Vacation can be a lot of work. Some of us still haven't learned that blocking off time to spend away from work does not mean guaranteed relaxation, though chances are that is part of the deal.
I can't yet put my finger on what this month away from San Francisco means for me, but I do feel that I sweat out a lot of my worries on the road about what I should be doing while in my hometown. Here below is the rough summary of the trip, after which I will branch off into more detail about my study of flamenco, though I might not be able to get to it today. There are still videos and lessons to review.
July 1-4 - Swimming in my own sweat - each day meant peeling off/on clothes for a new day in the tropical heat. Peeping the posh Playa del Carmen, I quickly wanted to remove myself to get the real stuff: street tacos - not just carnitas here, you can get a mix of meat. Besides that, there is the pyramid and surrounding old city structures at Chichen Itza and likewise in Tulúm on the coast. I skipped on via direct flight (Evelop Air) from Cancun to Madrid for the "hard" part of my trip.

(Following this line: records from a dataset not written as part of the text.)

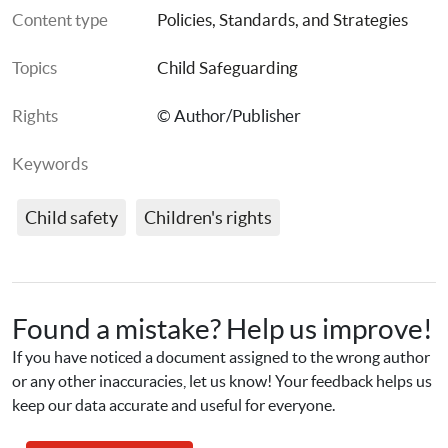
Content type
Policies, Standards, and Strategies
Topics
Child Safeguarding
Rights
© Author/Publisher
Keywords
Child safety
Children's rights
Found a mistake? Help us improve!
If you have noticed a document assigned to the wrong author 
or any other inaccuracies, let us know! Your feedback helps us 
keep our data accurate and useful for everyone.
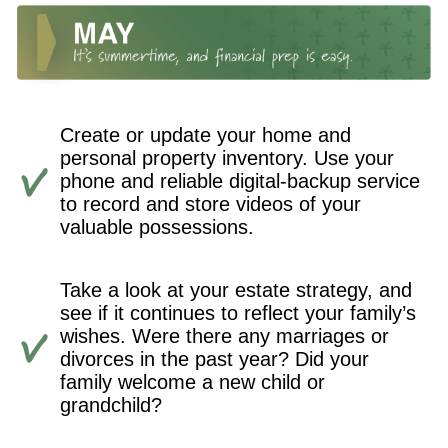
Create or update your home and
personal property inventory. Use your
phone and reliable digital-backup service
to record and store videos of your
valuable possessions.
Take a look at your estate strategy, and
see if it continues to reflect your family’s
wishes. Were there any marriages or
divorces in the past year? Did your
family welcome a new child or
grandchild?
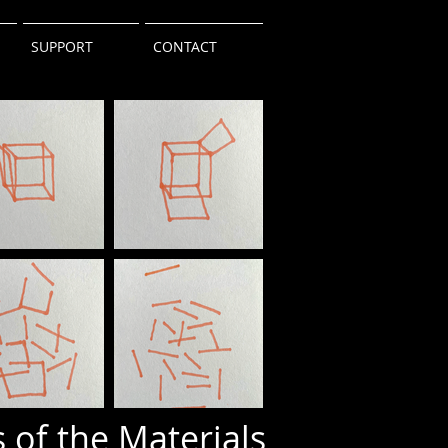
SUPPORT
CONTACT
 of the Materials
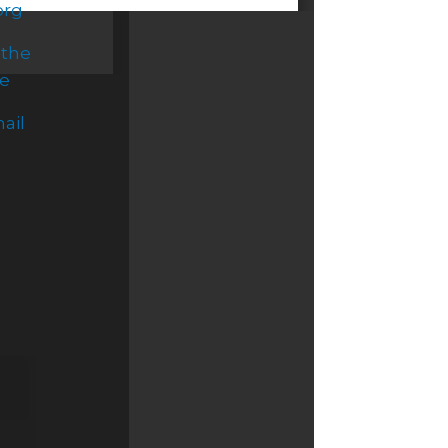
org
 the
ce
ail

July 5-15 - Getting my feet moving again in Spain made me instantly happy. - it was cooler for a moment, but torrential rains from Mexico followed me even to my first night in Madrid. Walking the streets of Madrid led alone by the salty must of hanging pig parts, fish, and some traditional landmarks, the Royal Palace, which always seems to be a stone's throw away when I'm in town, I begain stringing together a nice stroll, letting loose a bit and letting go any notion that there is one goal for my flamenco trip to Sanlúcar de Barrameda, where I was to take a week and half long guitar intensive course with Niño Manuel, a natural gift whose teacher is Manolo Sanlúcar, a great of greats. for those who don't know. Just being there was the original reason for the trip - to get back to Spain and rekindle some love for a place and an art form I've grown to recognize as partly my journey and feel almost at home in it. More on Sanlúcar - To be continued in another post. After meandering through Jerez with trepidation especially through the rougher edges of town, I moved on to see some old friends I knew from San Francisco, but who reside in Galway and Paris now, respectively.

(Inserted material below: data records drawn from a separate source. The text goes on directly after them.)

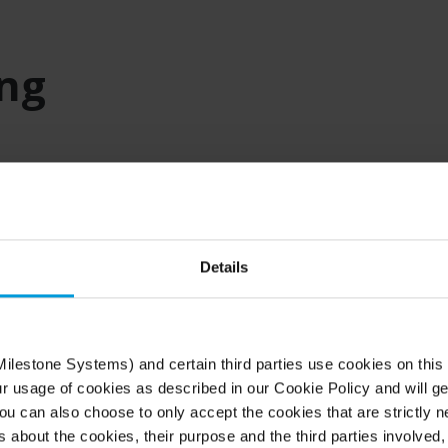
ing
Details
ilestone-based
ilestone Systems) and certain third parties use cookies on this
ur usage of cookies as described in our Cookie Policy and will ge
u can also choose to only accept the cookies that are strictly n
for professionals like you.
s about the cookies, their purpose and the third parties involved,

July 16-21 - I landed in Dublin, accompanied by Paco, and stood at the luggage belt darting from conveyor to Paco's watch since we had a bus to Galway to catch. I was unsurprised to find my luggage had not made it from the Madrid connecting flight. We took the bus, no luggage, jsut my backpack and it even made it through a night od debauchery at the practically all-Irish Rowing Club, which is a damn good nightclub for all ages. We biked - me, Cathal and Elina. Luggage arrived the next day in Galway, where my friend Cathal had housed me over several days, then chaffeured me to his mother's farm, where I learned that taking care of three kids (Cathal's nephews) is deserving of a nap, or at the very least deep consideration of my capability to take care of people.

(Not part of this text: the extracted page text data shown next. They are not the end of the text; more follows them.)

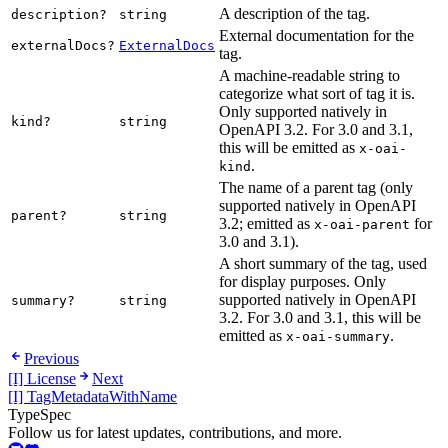
A description of the tag.
description?
string
External documentation for the
externalDocs?
ExternalDocs
tag.
A machine-readable string to
categorize what sort of tag it is.
Only supported natively in
kind?
string
OpenAPI 3.2. For 3.0 and 3.1,
this will be emitted as
x-oai-
.
kind
The name of a parent tag (only
supported natively in OpenAPI
parent?
string
3.2; emitted as
for
x-oai-parent
3.0 and 3.1).
A short summary of the tag, used
for display purposes. Only
supported natively in OpenAPI
summary?
string
3.2. For 3.0 and 3.1, this will be
emitted as
.
x-oai-summary
Previous
[I] License
Next
[I] TagMetadataWithName
TypeSpec
Follow us for latest updates, contributions, and more.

July 21-24 - Amsterdam - miles of brick buildings that look out to canals, uncountable bikes and small watercraft. Walking in the west part of town, when the shops had been closed for the night, I saw a whole different side of the city life.: mannequins which were visibly tailored for the looks and stature of the local population stood out, evidence of a culture I've still yet to get love contact with. The people were kind, asked my name, and it was a joy to sit out, look at the canals and get to know people and their lives there.
July 25-28 - Berlin - the Hauptbahnhof train station is an oblong glass fishbowl acting as one of the main hubs for Berlin trains. You can see the tracks from the outside, on various levels of the station, making this a must-see attraction. The museums in Berlin are on par with the quality of Amsterdam's, but are a fourth of the price or less, only 3-4 euros with discount. I wouldn't have counted out any of the museums visited: German Historical Museum, Markisches Museum (City History), Jewish Museum, Technology Museum, DDR Museum. Each offers an impressive view into greatness, achievement, even in turbulent times. At a refugee NGO called Give Something Back to Berlin, I donated my guitar. A much harder one is finding a new one that fits me and my playing style. Back in SF that should not be too difficult - the challenge is that there are so many options to choose from...now to test some out.